Former Permanent Representative of Liberia to the UN
- In office February 2023 – October 2024
- Appointed by: George Weah
- Preceded by: Dee-Maxwell Saah Kemayah

Former Minister Plenipotentiary at Liberia’s Embassy in United States
- In office 2021–2023

Personal details
- Born: 1965 (age 60–61) Liberia
- Alma mater: University of Liberia
- Occupation: Diplomat

= Sarah Safyn Fyneah =

Liberian diplomat

Sarah Safyn Fyneah is a Liberian diplomat, she served as the country's Permanent Representative to the United Nations, based in New York, from February 2023 to October 2024. Appointed by President George M. Weah in September 2023, Fyneah became the fifth Liberian woman to hold this position since Liberia established its diplomatic presence at the UN in 1949. Before this role, Fyneah served as Deputy Chief of Mission at the Liberian Embassy in Washington, D.C., and as Chargé d'Affaires to Ethiopia, the African Union, and the United Nations Economic Commission for Africa (UNECA). Throughout her diplomatic career, Fyneah has been engaged in multilateral diplomacy, advocating for Liberia's interests on global platforms, including advocating for a non-permanent seat on the United Nations Security Council for the 2026–2027 term, a promise she made at the Senate Confirmation Hearing in 2022.

== Education ==
In 1989, Fyneah earned a degree from the University of Liberia in mass communications. She attended the Gabriel L. Dennis Foreign Service Institute for a post-graduate diploma in diplomacy and international relations which she obtained in 2007. Between 2016 and 2019, she pursued a master's in development studies at Addis Ababa University.

== Career ==

=== Diplomacy ===
Fyneah began her diplomatic career in 2009, at the Embassy of Liberia in Sierra Leone, under the Development Diplomat Training Program. In 2010, she became the Special Assistant to Liberia's Minister of Foreign Affairs until 2014.

From 2014 to 2016, Fyneah served as Minister Counsellor and Deputy Chief of Mission at Liberia's Embassy in Doha, Qatar. She was later stationed in Ethiopia, also accredited to the African Union and the United Nations Economic Commission for Africa in the capacity of Minister Counsellor. During the period, she also served as Chargé d’Affaires ad interim until 2021, when she was posted to the United States as Minister Plenipotentiary/Deputy Chief of Mission at Liberia's Embassy in Washington, D.C.
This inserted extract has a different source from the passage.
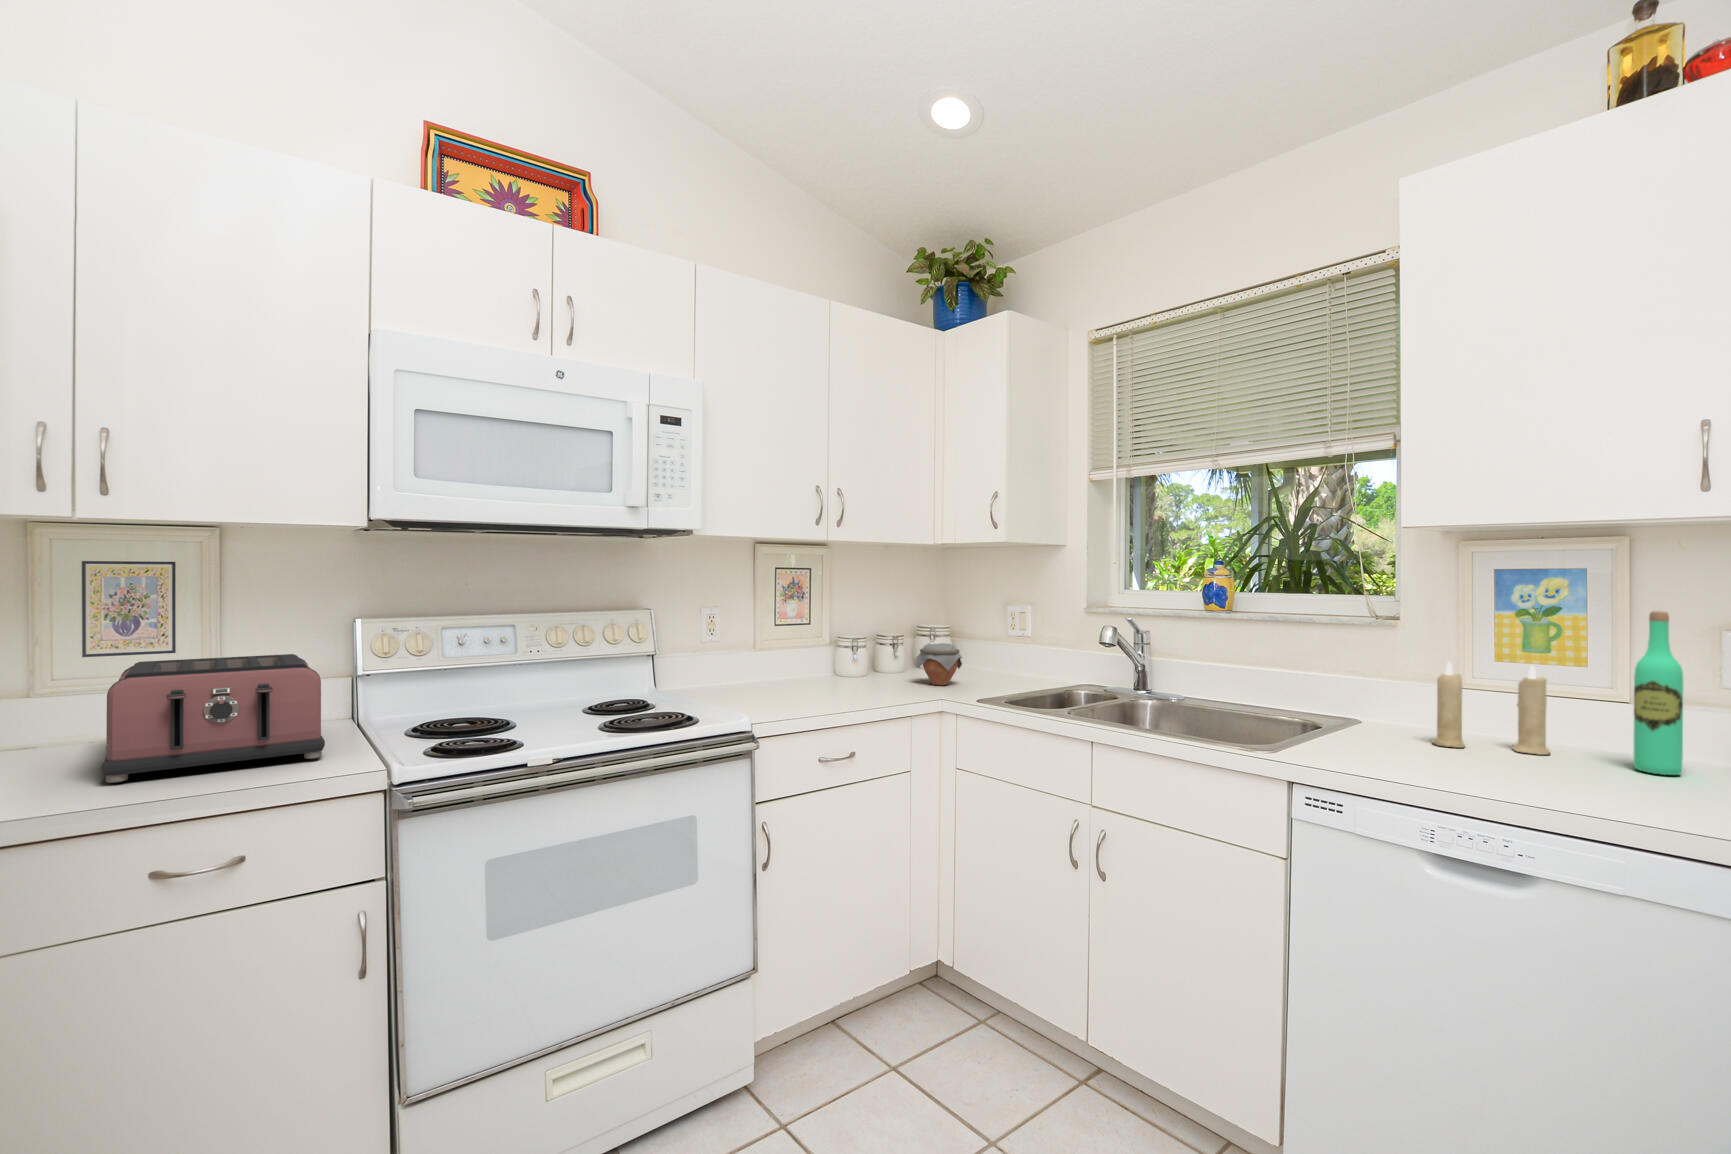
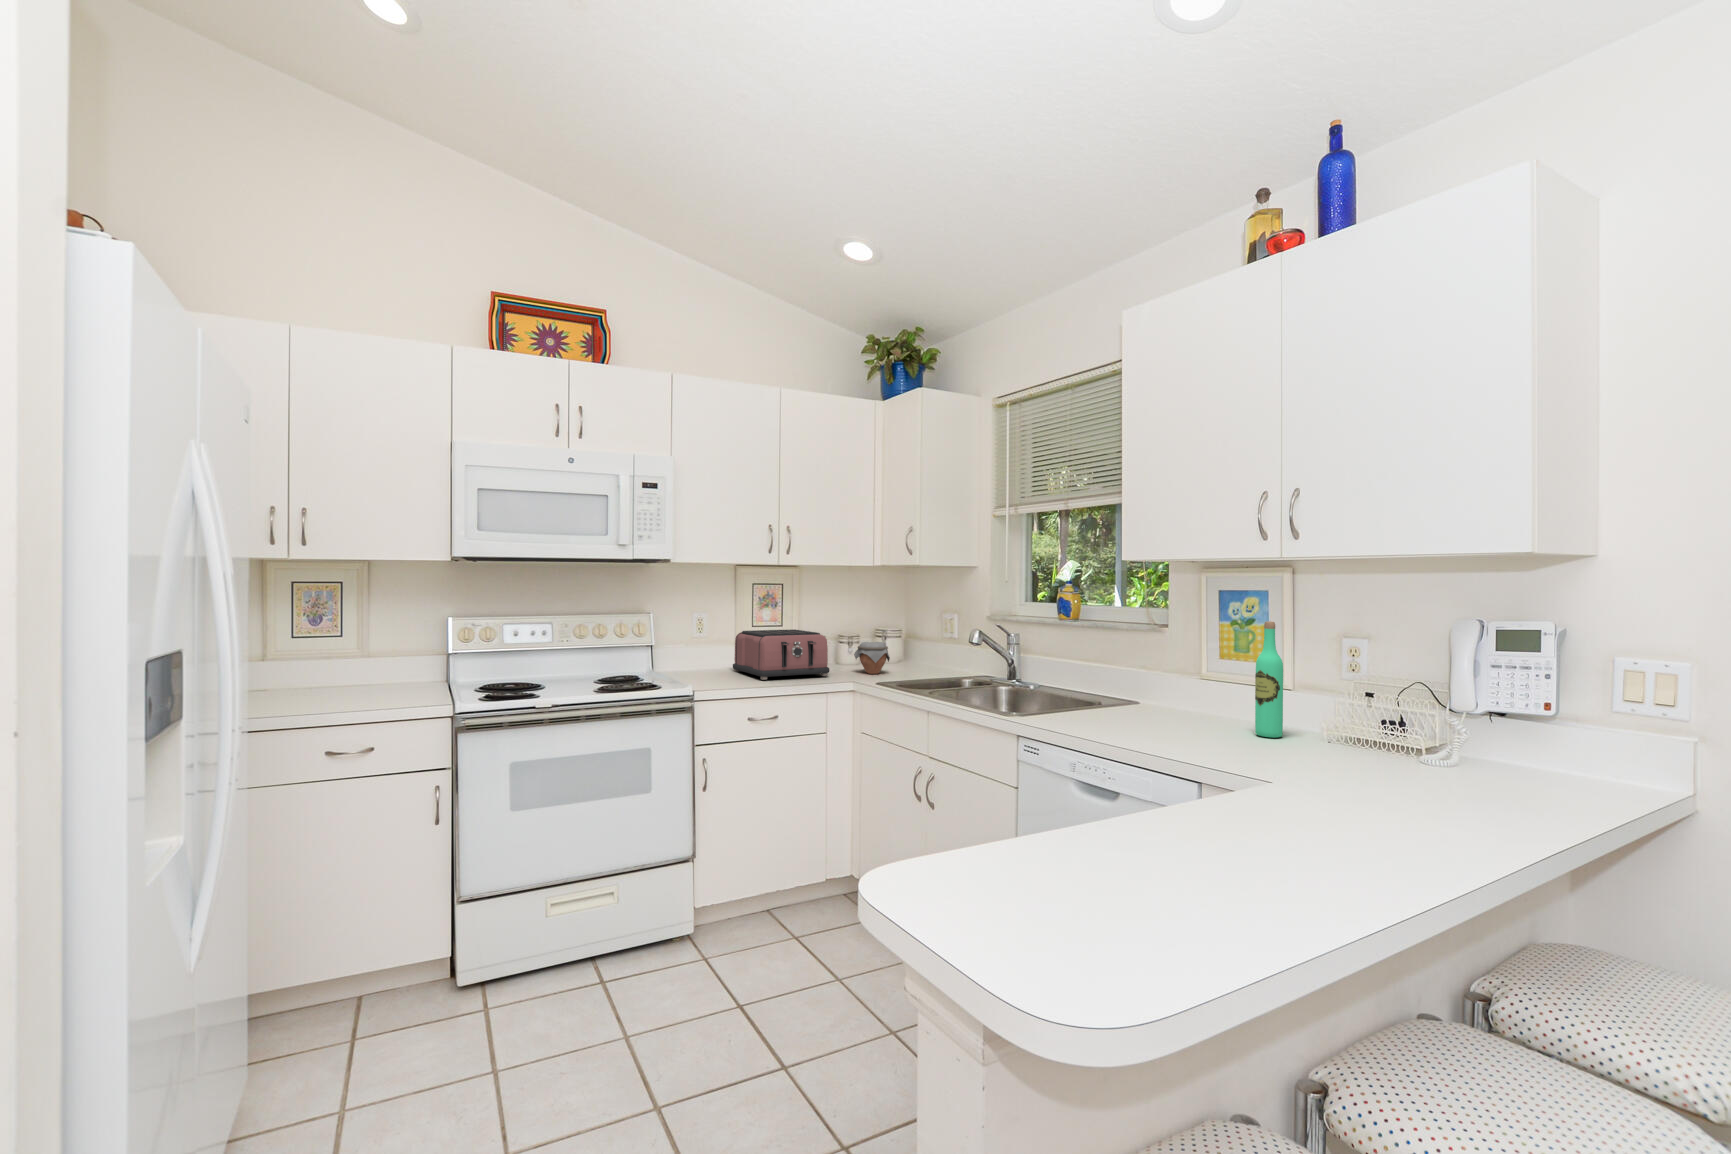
toaster: present [102,654,325,783] -> present [733,629,829,680]
candle: present [1432,662,1550,755] -> none [1152,655,1225,725]

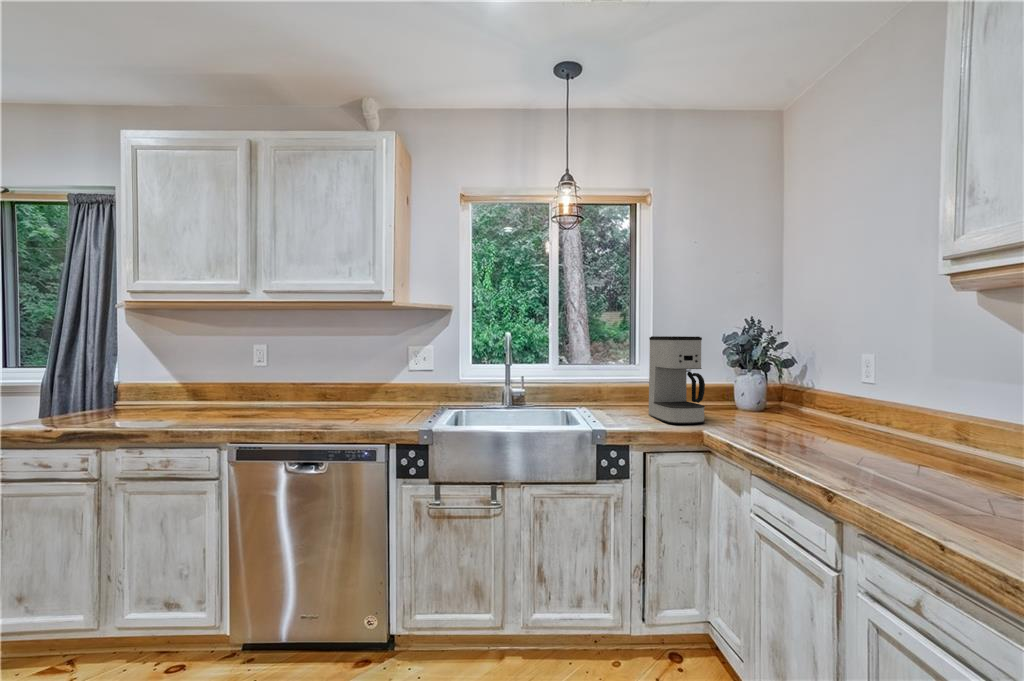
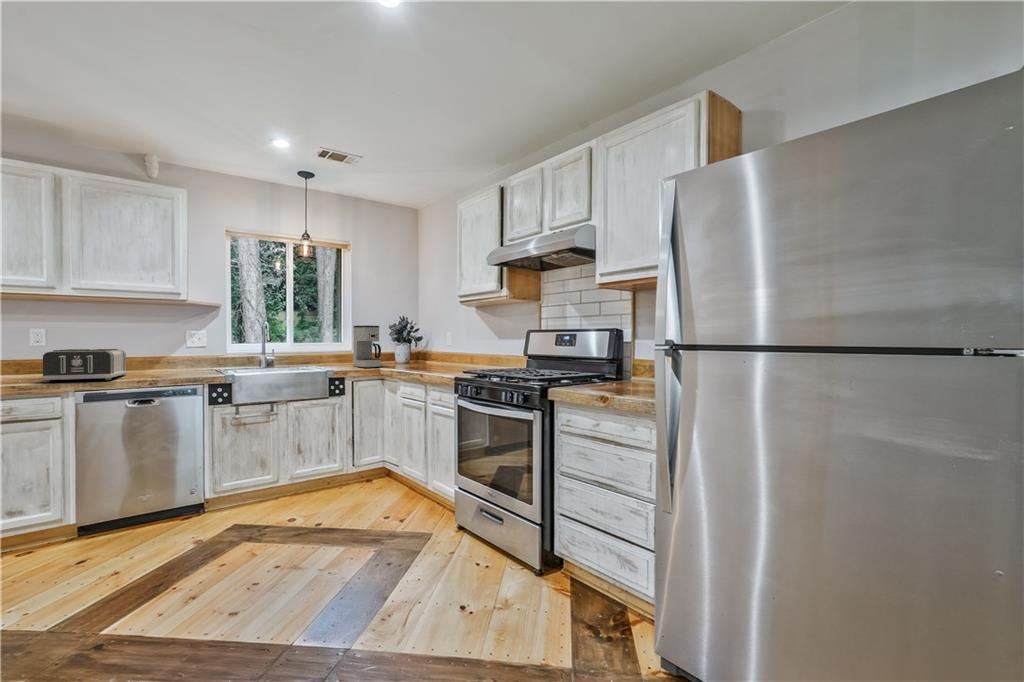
toaster: none [206,374,322,426] -> present [42,349,127,382]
In September 2022, Fyneah was appointed as Liberia's Permanent Representative to the United Nations. Fyneah spearheaded Liberia's efforts to obtain a non-permanent seat on the United Nations Security Council for the 2026–2027 term.

Fyneah stepped down from her role, she met with UN Secretary-General António Guterres to formally take her leave on October 7, 2024.